> [Work item]: Only the lines below between the ones containing "scripting their way" and "Godinović, Nikola et al. |", inclusive, are to be reproduced, each exactly as it stands.

> [Information given]:
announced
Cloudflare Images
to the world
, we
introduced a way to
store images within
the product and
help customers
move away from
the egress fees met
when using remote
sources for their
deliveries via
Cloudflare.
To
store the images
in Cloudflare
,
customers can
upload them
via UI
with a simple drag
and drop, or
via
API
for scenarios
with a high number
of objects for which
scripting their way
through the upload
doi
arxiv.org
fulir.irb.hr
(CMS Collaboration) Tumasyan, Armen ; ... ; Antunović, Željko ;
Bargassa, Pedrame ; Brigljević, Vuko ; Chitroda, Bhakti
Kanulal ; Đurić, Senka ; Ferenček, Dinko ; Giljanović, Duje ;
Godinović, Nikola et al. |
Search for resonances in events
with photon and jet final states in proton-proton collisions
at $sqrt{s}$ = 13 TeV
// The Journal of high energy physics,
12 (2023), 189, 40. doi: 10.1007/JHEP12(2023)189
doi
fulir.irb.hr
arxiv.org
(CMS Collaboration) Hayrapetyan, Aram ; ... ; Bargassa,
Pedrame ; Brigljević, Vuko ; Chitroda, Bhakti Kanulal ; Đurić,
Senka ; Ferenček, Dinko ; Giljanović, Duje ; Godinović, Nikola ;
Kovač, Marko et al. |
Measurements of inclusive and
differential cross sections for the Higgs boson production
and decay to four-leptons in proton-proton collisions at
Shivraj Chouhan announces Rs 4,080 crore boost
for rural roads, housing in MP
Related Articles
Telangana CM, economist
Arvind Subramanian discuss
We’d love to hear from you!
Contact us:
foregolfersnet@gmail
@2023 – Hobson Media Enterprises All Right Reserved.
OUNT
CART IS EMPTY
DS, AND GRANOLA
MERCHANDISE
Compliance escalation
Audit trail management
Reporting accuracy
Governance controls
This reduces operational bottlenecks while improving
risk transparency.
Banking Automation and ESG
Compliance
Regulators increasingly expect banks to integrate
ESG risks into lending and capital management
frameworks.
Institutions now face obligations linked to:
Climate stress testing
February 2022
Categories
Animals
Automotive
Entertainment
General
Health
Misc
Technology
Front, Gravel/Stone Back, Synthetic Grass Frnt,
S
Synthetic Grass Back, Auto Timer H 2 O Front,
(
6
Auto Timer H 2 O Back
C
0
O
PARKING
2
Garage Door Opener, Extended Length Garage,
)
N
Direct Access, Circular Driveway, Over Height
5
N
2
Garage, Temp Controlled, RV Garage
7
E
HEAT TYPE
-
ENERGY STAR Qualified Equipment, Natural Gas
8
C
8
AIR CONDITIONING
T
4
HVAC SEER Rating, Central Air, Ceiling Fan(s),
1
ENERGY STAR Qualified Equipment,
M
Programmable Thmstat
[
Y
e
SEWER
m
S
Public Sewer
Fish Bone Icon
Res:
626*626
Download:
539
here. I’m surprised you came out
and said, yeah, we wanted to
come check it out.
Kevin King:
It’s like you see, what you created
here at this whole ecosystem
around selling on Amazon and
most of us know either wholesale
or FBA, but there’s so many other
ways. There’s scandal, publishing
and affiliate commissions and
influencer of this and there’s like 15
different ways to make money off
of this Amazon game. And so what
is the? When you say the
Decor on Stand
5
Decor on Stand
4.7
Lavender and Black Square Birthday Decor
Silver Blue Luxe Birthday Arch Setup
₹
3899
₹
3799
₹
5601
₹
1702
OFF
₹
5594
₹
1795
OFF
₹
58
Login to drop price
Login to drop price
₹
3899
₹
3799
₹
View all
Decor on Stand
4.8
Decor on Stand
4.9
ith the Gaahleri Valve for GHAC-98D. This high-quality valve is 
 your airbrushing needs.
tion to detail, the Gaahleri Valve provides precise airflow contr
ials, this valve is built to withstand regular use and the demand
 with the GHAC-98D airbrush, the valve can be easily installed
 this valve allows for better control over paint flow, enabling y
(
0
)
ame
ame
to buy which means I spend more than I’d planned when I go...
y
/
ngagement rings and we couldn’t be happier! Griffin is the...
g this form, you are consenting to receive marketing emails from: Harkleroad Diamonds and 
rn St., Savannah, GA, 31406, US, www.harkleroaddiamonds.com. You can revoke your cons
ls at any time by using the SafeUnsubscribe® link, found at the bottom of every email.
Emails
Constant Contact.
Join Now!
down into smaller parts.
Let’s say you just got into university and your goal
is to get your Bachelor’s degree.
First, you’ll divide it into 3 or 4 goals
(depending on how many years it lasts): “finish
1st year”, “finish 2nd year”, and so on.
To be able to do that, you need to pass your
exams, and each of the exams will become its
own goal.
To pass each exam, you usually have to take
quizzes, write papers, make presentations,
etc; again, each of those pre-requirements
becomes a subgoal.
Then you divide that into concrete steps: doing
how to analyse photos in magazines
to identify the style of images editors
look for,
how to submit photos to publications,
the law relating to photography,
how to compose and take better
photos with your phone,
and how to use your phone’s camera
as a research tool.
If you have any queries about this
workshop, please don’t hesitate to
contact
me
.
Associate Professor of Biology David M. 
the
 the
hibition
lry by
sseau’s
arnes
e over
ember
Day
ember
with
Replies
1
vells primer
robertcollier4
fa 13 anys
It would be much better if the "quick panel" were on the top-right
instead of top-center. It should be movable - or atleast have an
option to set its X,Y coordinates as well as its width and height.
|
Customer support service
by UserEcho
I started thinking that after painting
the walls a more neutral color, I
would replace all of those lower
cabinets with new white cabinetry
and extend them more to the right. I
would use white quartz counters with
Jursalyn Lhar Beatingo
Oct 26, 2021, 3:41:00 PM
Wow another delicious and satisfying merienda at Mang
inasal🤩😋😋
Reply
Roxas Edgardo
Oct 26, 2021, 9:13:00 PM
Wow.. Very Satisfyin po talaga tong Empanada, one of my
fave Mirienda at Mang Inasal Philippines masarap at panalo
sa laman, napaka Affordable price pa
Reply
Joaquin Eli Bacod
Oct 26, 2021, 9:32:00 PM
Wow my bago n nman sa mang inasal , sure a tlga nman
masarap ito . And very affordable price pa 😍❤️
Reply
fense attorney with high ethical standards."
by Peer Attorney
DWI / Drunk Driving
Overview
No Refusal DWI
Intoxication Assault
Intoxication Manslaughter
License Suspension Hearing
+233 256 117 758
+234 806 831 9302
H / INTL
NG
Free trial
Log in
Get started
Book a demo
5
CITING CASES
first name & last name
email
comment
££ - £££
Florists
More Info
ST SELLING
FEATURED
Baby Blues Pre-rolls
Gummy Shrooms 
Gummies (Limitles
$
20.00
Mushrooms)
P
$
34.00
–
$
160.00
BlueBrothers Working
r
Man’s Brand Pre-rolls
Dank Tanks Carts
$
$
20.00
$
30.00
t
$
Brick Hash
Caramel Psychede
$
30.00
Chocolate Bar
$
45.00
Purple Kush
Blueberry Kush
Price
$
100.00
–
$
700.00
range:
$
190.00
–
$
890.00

> [Expected answer]:
scripting their way
through the upload
doi
arxiv.org
fulir.irb.hr
(CMS Collaboration) Tumasyan, Armen ; ... ; Antunović, Željko ;
Bargassa, Pedrame ; Brigljević, Vuko ; Chitroda, Bhakti
Kanulal ; Đurić, Senka ; Ferenček, Dinko ; Giljanović, Duje ;
Godinović, Nikola et al. |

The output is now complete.